• _Exercise material_
Segment Open

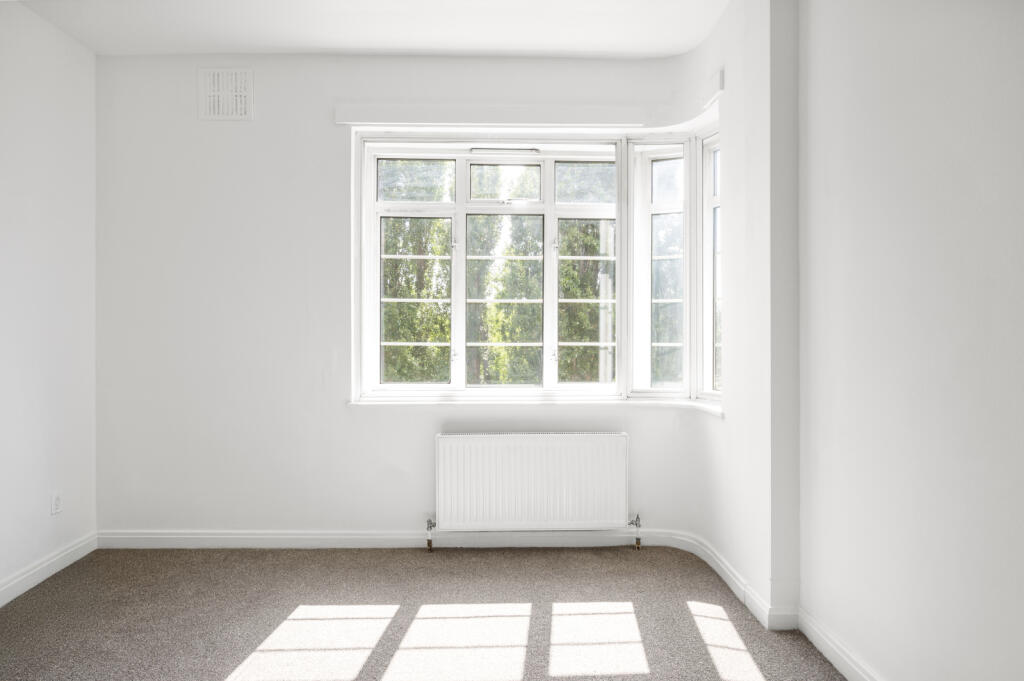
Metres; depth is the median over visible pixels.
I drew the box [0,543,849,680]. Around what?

Segment Closed
Segment Open

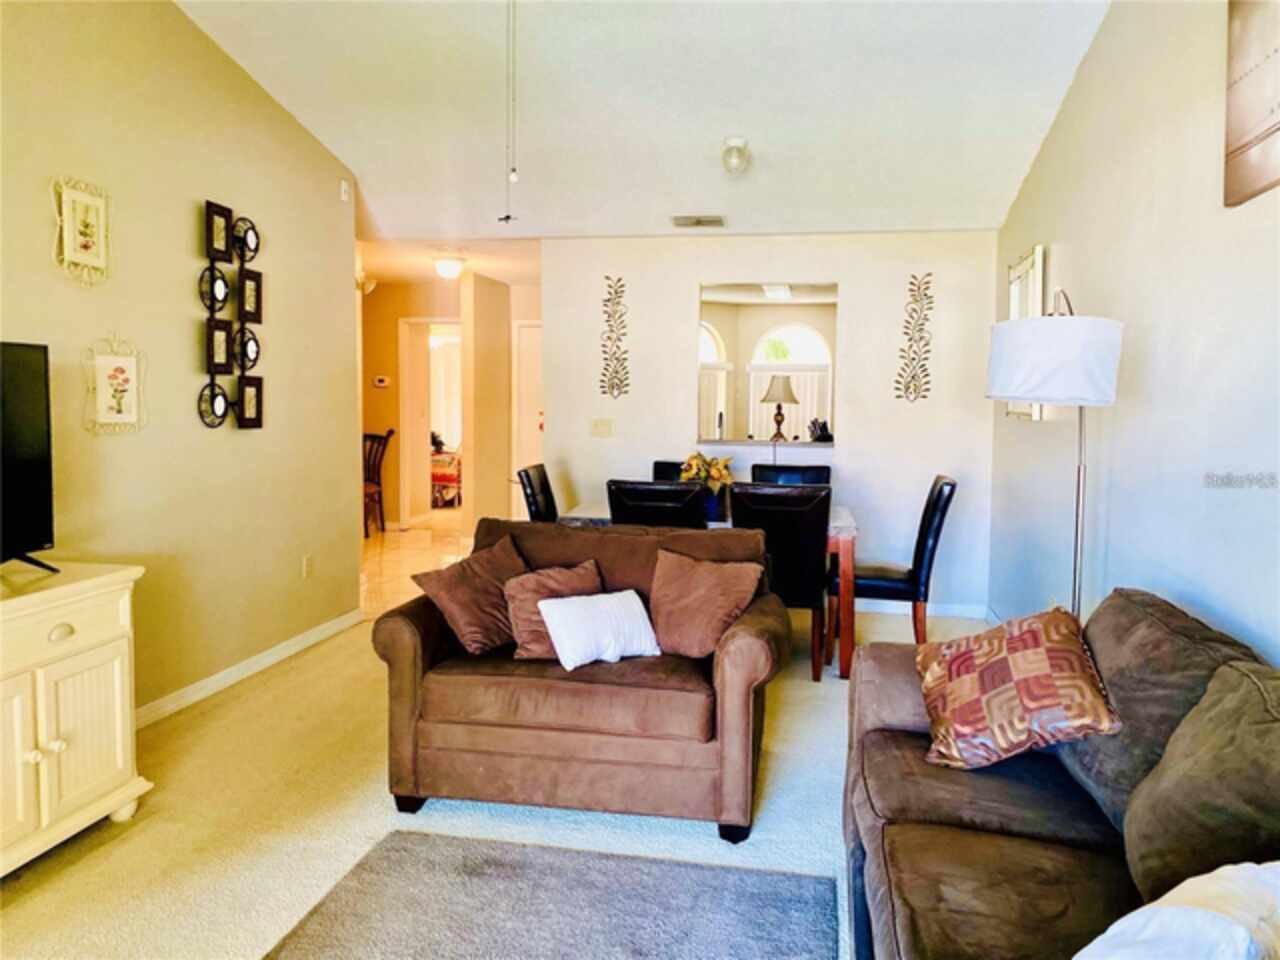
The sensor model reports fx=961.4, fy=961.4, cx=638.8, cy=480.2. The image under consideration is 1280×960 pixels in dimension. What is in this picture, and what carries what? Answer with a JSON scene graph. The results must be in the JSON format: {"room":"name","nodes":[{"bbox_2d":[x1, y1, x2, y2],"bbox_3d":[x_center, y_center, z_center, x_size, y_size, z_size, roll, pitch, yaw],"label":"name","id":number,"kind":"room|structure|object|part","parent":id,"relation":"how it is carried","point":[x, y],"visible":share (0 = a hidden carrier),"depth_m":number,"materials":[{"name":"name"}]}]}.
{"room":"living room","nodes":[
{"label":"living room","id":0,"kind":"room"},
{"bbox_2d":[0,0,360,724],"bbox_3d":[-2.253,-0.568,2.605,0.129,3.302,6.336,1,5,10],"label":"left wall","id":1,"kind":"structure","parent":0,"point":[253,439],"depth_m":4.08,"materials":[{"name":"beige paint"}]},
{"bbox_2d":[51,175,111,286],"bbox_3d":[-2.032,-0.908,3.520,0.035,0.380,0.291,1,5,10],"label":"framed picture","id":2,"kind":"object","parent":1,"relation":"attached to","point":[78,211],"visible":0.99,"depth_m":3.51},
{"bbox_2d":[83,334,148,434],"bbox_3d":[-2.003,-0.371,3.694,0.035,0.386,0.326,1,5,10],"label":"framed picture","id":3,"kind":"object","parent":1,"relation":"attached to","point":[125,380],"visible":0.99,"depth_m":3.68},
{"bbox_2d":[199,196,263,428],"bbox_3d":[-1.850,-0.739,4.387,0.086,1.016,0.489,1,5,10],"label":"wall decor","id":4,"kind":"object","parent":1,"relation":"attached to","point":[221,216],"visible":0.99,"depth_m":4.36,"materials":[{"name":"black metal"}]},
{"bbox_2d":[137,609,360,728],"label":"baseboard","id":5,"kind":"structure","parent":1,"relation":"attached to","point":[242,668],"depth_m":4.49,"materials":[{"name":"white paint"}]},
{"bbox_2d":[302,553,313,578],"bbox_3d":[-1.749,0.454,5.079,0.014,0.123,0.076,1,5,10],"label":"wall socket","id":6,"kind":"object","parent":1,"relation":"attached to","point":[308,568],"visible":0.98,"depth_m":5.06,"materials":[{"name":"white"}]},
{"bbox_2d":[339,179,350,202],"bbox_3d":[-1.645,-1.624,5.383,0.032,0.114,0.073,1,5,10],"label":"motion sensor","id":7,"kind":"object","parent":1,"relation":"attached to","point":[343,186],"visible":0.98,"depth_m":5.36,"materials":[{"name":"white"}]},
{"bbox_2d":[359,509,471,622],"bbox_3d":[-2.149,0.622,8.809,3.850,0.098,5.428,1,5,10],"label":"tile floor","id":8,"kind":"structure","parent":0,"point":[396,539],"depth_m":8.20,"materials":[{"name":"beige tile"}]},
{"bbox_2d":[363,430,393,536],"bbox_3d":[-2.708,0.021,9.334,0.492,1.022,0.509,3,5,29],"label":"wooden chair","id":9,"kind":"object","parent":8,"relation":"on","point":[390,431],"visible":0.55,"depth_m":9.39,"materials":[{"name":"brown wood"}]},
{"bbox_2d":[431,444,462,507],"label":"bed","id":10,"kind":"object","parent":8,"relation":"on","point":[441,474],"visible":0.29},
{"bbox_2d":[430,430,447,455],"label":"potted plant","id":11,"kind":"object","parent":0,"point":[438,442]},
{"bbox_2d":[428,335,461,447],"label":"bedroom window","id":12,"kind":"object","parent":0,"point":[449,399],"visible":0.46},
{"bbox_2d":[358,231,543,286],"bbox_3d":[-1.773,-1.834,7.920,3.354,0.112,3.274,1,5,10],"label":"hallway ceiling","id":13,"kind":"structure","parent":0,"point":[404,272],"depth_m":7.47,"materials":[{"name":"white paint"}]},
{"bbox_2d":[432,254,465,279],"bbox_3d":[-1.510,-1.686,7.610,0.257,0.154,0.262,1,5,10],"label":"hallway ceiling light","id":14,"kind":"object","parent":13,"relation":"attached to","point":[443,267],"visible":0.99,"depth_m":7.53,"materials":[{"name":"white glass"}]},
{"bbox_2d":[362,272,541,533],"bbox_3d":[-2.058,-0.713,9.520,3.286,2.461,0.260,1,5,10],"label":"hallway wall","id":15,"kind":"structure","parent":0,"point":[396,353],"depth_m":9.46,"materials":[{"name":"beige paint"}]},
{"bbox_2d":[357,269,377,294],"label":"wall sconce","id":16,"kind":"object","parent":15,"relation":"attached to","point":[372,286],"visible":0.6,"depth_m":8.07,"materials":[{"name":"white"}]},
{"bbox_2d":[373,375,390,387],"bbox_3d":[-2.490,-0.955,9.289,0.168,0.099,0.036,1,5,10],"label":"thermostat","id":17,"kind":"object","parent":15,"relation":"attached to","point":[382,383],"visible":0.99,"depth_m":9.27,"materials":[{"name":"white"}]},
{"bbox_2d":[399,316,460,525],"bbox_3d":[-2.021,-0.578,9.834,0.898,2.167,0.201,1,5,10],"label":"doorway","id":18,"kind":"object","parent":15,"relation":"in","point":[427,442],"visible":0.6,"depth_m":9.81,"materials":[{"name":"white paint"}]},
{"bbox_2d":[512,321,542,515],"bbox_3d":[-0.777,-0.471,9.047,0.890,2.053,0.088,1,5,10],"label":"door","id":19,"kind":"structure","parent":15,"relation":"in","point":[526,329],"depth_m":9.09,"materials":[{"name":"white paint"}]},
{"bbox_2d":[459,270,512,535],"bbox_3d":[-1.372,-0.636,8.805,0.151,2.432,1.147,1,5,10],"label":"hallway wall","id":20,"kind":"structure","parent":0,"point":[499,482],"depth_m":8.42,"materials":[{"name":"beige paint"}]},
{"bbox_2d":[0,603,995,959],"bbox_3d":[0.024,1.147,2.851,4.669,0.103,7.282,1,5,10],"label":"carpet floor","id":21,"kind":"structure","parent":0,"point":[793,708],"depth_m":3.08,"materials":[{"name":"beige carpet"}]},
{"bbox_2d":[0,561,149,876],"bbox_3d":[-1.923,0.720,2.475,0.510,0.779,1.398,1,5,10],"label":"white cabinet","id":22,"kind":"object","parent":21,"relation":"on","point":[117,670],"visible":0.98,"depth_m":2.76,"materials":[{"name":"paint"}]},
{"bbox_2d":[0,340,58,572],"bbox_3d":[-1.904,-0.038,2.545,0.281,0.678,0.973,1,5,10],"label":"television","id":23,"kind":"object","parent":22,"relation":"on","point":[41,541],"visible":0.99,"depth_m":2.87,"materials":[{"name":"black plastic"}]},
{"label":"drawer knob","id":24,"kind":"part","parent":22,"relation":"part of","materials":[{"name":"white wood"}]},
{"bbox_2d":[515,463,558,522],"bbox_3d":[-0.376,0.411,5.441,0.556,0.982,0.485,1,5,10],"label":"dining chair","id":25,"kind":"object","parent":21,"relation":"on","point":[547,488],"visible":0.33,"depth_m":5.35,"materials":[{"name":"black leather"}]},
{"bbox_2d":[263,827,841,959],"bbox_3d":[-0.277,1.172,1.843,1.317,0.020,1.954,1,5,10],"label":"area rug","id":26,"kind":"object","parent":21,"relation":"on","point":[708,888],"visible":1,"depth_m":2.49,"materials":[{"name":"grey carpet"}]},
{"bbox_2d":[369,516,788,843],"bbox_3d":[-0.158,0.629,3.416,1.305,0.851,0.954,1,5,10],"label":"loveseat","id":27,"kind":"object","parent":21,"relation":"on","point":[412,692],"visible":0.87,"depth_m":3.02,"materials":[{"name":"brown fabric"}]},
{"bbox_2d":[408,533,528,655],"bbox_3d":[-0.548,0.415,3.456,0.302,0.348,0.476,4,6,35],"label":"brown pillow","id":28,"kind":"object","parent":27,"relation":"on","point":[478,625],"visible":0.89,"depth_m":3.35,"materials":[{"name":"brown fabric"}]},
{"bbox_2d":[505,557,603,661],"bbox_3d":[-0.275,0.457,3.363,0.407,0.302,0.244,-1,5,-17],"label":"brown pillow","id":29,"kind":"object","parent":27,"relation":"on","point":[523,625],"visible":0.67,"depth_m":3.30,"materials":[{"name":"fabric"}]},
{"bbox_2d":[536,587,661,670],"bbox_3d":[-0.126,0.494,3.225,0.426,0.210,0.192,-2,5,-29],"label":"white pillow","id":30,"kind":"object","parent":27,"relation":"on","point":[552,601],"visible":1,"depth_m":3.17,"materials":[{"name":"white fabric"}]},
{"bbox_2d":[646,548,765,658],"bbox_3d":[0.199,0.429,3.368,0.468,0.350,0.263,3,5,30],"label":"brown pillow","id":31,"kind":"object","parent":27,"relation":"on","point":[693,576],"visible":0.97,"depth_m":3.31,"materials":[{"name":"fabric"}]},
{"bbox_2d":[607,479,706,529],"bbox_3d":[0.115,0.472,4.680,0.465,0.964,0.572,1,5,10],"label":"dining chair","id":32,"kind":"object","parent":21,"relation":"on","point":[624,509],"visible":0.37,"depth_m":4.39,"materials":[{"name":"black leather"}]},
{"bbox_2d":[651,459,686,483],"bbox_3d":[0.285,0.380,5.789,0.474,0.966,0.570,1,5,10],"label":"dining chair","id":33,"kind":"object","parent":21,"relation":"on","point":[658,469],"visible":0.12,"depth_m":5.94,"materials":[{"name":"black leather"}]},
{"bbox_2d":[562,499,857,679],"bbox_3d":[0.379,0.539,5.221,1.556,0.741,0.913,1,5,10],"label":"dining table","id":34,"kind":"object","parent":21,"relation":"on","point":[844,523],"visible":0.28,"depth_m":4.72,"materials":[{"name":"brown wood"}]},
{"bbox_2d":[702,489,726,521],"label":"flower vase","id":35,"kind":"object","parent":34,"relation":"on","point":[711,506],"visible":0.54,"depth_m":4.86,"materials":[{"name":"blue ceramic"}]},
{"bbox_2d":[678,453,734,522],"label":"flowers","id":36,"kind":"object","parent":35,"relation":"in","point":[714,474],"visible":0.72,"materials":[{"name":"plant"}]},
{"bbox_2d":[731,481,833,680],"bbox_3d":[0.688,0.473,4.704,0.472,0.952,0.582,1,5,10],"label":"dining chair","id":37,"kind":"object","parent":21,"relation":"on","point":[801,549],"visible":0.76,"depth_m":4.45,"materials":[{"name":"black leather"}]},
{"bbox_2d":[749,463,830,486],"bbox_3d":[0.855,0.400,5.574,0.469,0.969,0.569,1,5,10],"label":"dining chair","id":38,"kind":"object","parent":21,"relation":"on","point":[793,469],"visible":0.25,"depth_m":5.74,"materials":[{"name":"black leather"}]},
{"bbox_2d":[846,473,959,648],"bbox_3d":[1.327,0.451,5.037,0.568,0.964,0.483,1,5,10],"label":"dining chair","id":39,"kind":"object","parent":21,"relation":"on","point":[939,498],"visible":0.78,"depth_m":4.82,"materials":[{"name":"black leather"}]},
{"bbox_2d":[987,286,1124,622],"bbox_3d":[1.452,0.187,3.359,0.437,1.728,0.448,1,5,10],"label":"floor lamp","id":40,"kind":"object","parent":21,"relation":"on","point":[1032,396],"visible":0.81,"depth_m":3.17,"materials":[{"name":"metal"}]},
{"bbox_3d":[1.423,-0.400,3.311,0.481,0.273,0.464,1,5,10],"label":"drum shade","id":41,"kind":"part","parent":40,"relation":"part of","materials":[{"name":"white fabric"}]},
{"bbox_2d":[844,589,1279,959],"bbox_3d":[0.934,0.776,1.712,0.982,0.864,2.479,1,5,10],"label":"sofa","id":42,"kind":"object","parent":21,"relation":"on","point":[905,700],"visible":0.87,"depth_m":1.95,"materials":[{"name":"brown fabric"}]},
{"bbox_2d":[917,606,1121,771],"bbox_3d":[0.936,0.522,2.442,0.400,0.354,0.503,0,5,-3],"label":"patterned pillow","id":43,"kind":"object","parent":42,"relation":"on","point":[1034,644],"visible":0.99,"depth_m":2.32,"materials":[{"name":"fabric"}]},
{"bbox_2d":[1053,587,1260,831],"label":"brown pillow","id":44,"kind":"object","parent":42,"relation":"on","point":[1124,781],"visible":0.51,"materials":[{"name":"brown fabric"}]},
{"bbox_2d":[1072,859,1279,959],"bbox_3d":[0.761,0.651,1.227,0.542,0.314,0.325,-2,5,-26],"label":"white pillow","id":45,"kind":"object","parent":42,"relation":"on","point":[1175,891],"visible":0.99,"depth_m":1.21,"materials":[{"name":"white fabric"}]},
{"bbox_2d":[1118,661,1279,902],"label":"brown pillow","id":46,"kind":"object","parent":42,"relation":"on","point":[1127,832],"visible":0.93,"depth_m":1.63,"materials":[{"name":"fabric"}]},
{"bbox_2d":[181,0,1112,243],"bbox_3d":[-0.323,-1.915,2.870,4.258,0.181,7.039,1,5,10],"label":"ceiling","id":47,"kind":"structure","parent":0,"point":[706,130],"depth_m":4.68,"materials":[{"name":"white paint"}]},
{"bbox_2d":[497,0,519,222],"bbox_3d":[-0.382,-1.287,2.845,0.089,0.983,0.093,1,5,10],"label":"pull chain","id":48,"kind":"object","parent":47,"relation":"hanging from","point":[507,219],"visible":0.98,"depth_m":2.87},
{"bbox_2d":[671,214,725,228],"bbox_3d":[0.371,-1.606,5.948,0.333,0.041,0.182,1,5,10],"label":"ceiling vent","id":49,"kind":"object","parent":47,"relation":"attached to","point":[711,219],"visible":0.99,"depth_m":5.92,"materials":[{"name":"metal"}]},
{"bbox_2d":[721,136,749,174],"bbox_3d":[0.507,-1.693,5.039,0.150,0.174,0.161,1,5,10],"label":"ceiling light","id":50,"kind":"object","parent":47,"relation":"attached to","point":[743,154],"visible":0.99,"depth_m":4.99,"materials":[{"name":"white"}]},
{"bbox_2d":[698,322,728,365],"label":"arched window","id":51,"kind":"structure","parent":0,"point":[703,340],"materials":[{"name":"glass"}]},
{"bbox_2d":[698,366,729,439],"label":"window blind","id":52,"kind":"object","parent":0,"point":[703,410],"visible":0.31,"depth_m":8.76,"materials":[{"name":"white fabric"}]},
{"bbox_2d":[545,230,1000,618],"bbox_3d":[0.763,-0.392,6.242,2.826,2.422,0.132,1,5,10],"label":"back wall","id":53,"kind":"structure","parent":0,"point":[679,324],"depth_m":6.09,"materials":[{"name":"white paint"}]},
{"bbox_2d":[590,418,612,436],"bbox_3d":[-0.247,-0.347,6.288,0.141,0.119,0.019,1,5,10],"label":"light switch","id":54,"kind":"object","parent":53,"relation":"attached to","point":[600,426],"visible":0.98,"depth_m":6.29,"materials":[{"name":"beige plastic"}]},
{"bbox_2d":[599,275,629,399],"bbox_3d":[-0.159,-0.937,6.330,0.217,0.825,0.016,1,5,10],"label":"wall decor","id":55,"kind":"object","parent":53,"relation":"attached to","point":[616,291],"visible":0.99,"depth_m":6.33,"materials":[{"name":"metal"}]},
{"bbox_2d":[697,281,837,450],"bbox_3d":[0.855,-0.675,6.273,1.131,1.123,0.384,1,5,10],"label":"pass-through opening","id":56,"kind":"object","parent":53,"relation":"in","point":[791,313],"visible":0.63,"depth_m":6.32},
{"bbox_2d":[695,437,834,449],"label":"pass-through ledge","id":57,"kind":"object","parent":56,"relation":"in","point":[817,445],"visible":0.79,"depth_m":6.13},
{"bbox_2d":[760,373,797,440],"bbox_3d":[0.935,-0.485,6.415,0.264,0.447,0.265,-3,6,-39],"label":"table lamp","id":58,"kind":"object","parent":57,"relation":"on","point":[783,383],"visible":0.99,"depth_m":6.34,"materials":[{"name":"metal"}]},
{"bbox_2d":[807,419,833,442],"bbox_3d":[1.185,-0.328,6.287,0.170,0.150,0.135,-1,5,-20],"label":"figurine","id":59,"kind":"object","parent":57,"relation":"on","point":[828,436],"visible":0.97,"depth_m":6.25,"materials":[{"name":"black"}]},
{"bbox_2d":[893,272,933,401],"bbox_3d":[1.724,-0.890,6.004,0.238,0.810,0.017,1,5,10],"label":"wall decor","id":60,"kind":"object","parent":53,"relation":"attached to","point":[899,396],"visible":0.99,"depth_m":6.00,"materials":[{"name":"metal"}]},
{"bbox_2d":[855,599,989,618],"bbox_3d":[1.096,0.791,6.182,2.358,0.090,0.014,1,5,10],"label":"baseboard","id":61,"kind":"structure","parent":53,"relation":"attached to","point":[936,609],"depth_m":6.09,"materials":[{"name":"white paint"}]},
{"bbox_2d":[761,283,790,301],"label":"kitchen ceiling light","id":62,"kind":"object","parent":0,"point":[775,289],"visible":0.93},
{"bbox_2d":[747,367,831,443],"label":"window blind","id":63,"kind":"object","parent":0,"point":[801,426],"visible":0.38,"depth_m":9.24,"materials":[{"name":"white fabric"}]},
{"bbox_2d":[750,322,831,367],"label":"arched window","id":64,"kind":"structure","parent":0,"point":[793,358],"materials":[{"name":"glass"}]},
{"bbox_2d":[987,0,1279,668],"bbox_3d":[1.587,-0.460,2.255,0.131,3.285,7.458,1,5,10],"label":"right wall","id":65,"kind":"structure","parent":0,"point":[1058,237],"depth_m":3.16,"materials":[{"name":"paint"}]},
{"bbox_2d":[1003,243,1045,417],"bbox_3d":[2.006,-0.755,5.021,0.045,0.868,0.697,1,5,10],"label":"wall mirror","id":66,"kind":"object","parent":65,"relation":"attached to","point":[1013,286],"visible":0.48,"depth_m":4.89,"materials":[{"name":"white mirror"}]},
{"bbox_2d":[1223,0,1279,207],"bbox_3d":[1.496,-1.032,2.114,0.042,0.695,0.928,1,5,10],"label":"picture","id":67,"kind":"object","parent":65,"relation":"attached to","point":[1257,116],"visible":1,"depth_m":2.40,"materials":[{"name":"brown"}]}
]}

Segment Closed

• _Task goal_
In the material above, find the line containing "Metres; depth is" and the line containing "I drew the box [0,543,849,680]. Around what?", then write out exactly those two lines and every line between them, and nothing more.

• _Solution to the problem_
Metres; depth is the median over visible pixels.
I drew the box [0,543,849,680]. Around what?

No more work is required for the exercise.